**SOURCE PASSAGE**
----------------------------------------

Across the rangelands of Asia and Africa, the human impact of these pressures is visible in subtle and stark ways. In Mongolia, herders navigate increasingly unpredictable winters and spring droughts, moving their flocks farther and more frequently than previous generations. In the Andes, pastoralist families balance the sale of llama and alpaca fibre with maintaining rotational grazing systems that sustain fragile high-altitude pastures. In East Africa, Maasai communities confront encroachment from agriculture and tourism, as well as recurrent drought, affecting herd composition, milk production, and food security. These examples underscore that pastoralist systems are not isolated curiosities but vital cogs in regional and global food networks.
The campaign’s Rome launch was complemented by a four-day exhibition in the FAO Atrium, featuring photography, interactive displays, cultural performances, and tastings of traditional pastoralist foods. The exhibition aimed to translate technical and policy discussions into tangible experiences, illustrating how pastoralists’ daily practices sustain ecosystems, contribute to nutrition, and preserve cultural heritage.
FAO officials highlighted the fragility of these systems. Without investment, governance, and technical support, degradation could undermine biodiversity, disrupt livelihoods, and weaken the economic resilience of rural communities. Climate change compounds these challenges, with rising temperatures, altered rainfall patterns, and extreme weather events increasingly exceeding local adaptive capacities. Pastoralist knowledge and mobility, the FAO stressed, are essential to sustaining rangelands, yet they risk being overlooked in national and international development plans.
In essence, the International Year reframes pastoralists as active agents of ecological stewardship rather than relics of a bygone era. The campaign seeks to galvanise governments, civil society, and international partners, highlighting that safeguarding rangelands and supporting pastoralist communities is not only an ethical imperative but a practical necessity. The health of these lands and the resilience of the people who manage them may increasingly determine the robustness of global food systems, the preservation of biodiversity, and the effectiveness of climate adaptation strategies.
Through this initiative, FAO aims to underscore that pastoralist knowledge, mobility, and management are central to sustaining some of the planet’s most extensive, complex, and vulnerable ecosystems. In a warming world, the survival of these communities and the landscapes they inhabit is not peripheral; it is intimately linked to global sustainability, food security, and climate resilience.

----------------------------------------

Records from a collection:
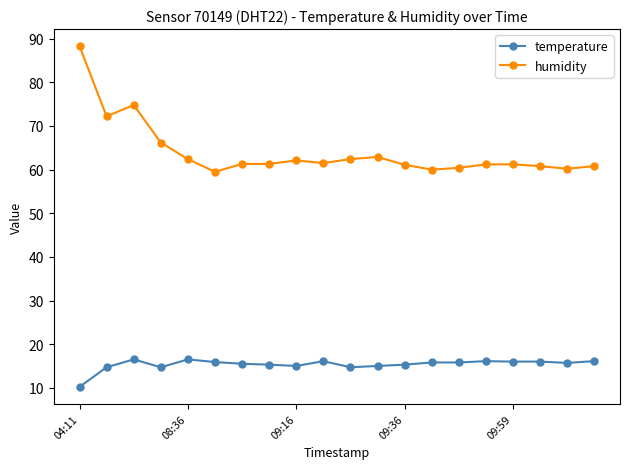

What is the value of the temperature point at the 1st from the left?

10.2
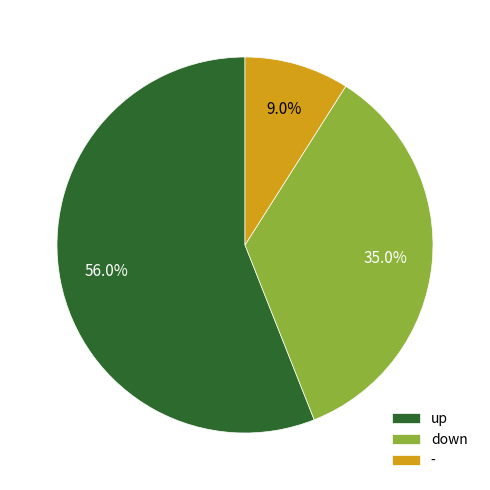

What is the ratio of the value at down to the value at up?

0.6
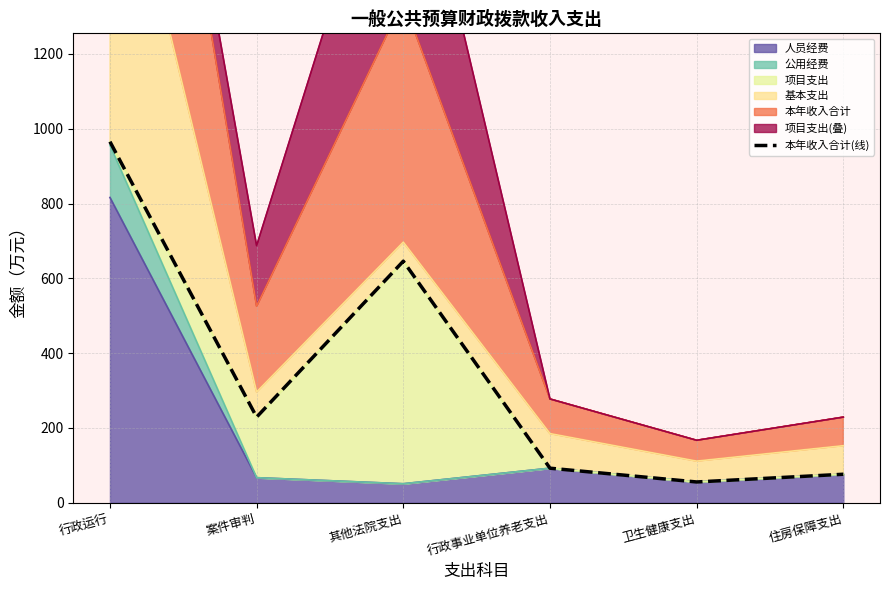

What is the ratio of the value at 行政运行 to the value at 案件审判?

4.2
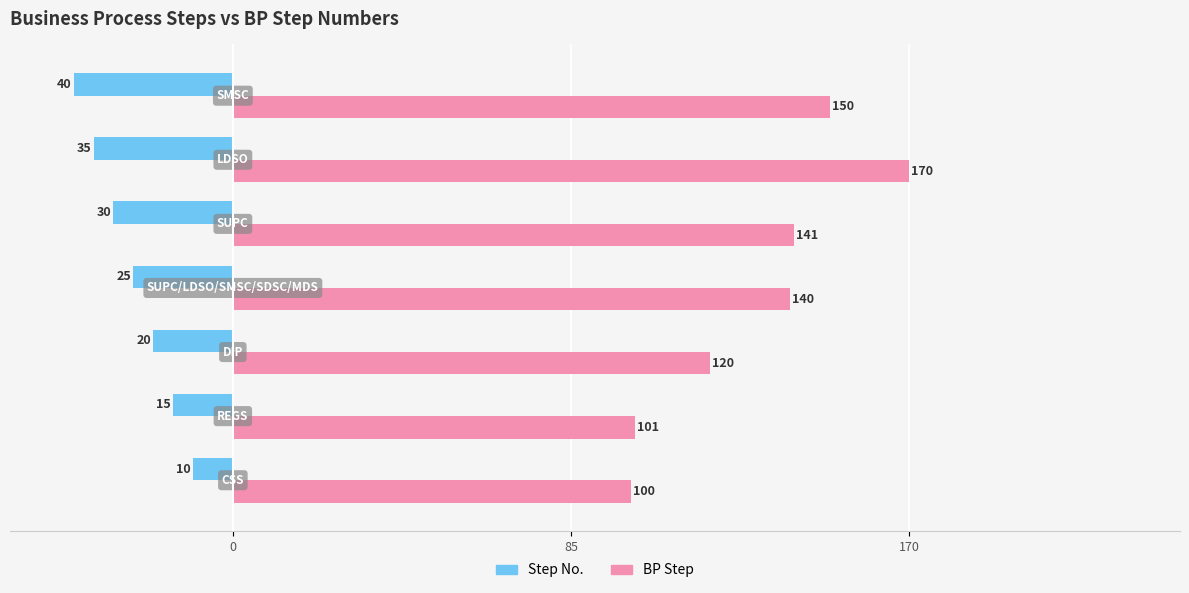

What is the difference between the second highest and second lowest values in the BP Step series?

49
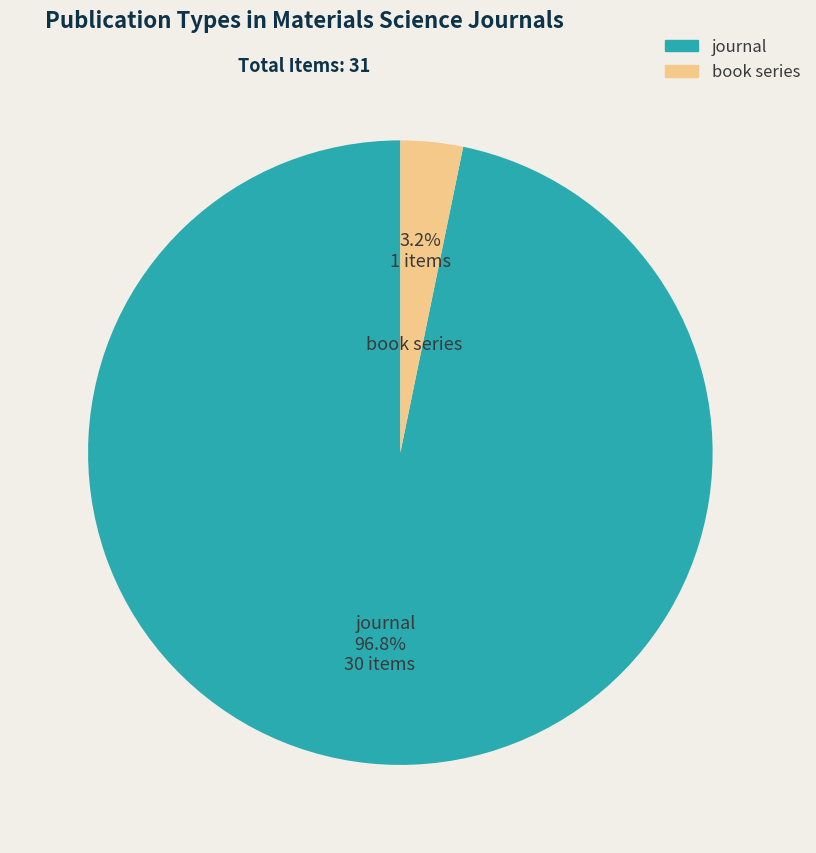

The journal slice represents 90% of the pie. True or false?

False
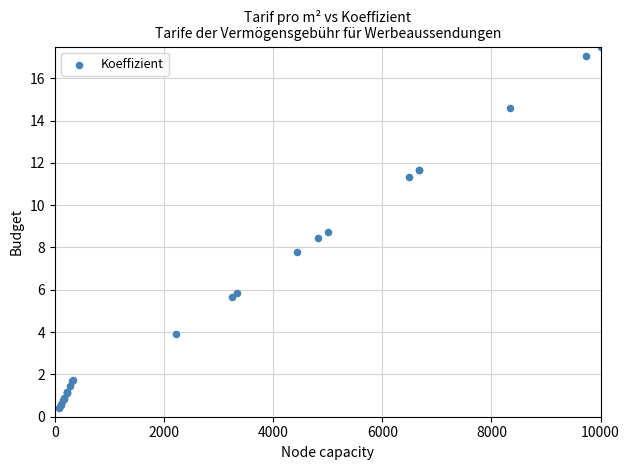

What Y value in the scatter plot is closest to 8?

7.8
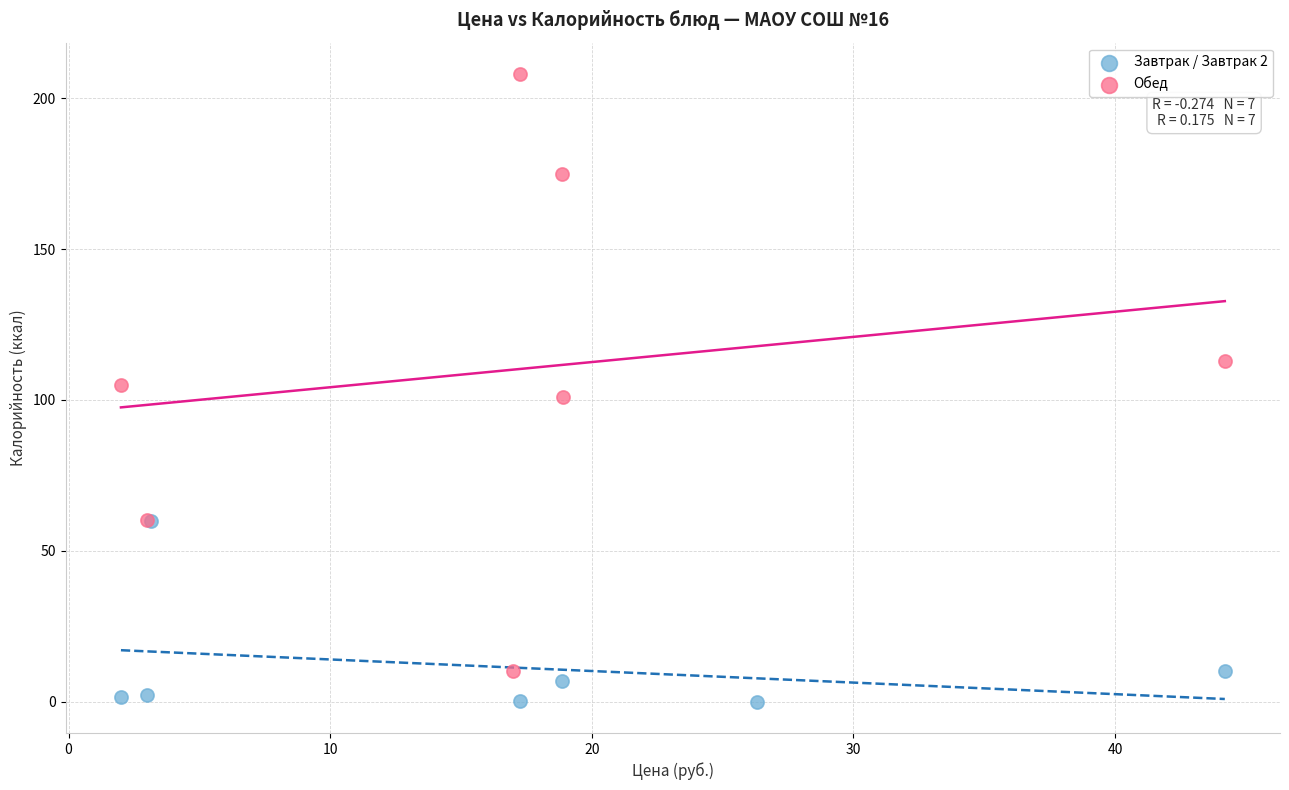

What are all the series names shown in the legend?

Завтрак / Завтрак 2, Обед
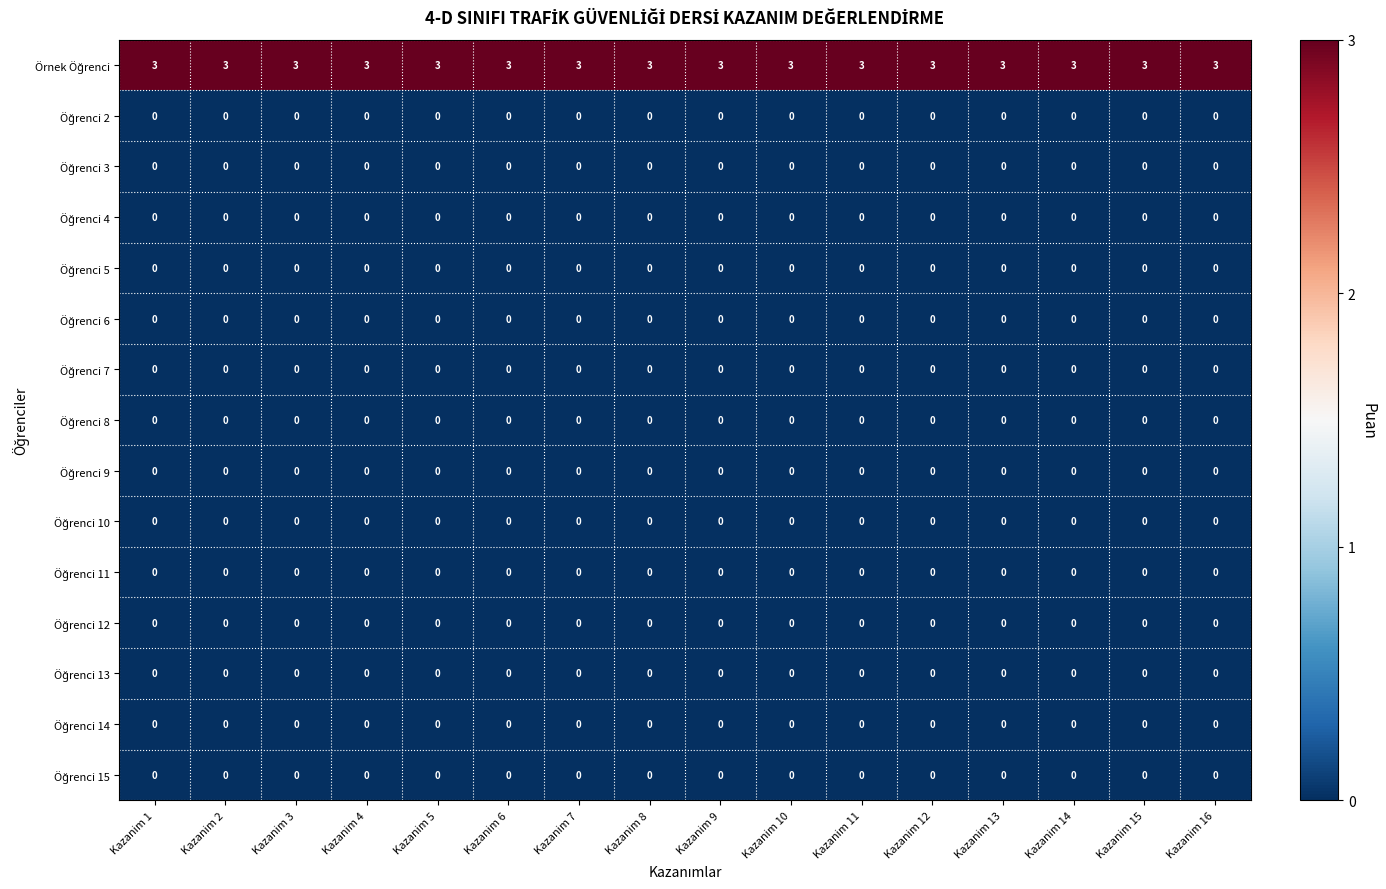

How many series are shown in this chart?

15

----------------------------------------

**COMPLETE THE FOLLOWING**
a. Condense the paragraph of the pastoralism passage that begins "FAO officials highlighted the fragility" into a short bulleted list that keeps its main facts.
b. In the rows, from the first one through the line containing "What are all", inclusive, replace "ratio" with "proportion" wherever it occurs. Change nothing else, and leave the pictures out of your version.

**SOLUTIONS PER TASK**
a.
- FAO officials stressed that pastoral systems are fragile.
- Without investment, governance and technical support, degradation could harm biodiversity, disrupt livelihoods and weaken the economic resilience of rural communities.
- Climate change adds to these problems. Rising temperatures, shifting rainfall and extreme weather increasingly exceed what local communities can adapt to.
- Pastoralist knowledge and mobility are essential to sustaining rangelands, but they risk being overlooked in national and international development plans.

b.
What is the value of the temperature point at the 1st from the left?

10.2

What is the proportion of the value at down to the value at up?

0.6

What is the proportion of the value at 行政运行 to the value at 案件审判?

4.2

What is the difference between the second highest and second lowest values in the BP Step series?

49

The journal slice represents 90% of the pie. True or false?

False

What Y value in the scatter plot is closest to 8?

7.8

What are all the series names shown in the legend?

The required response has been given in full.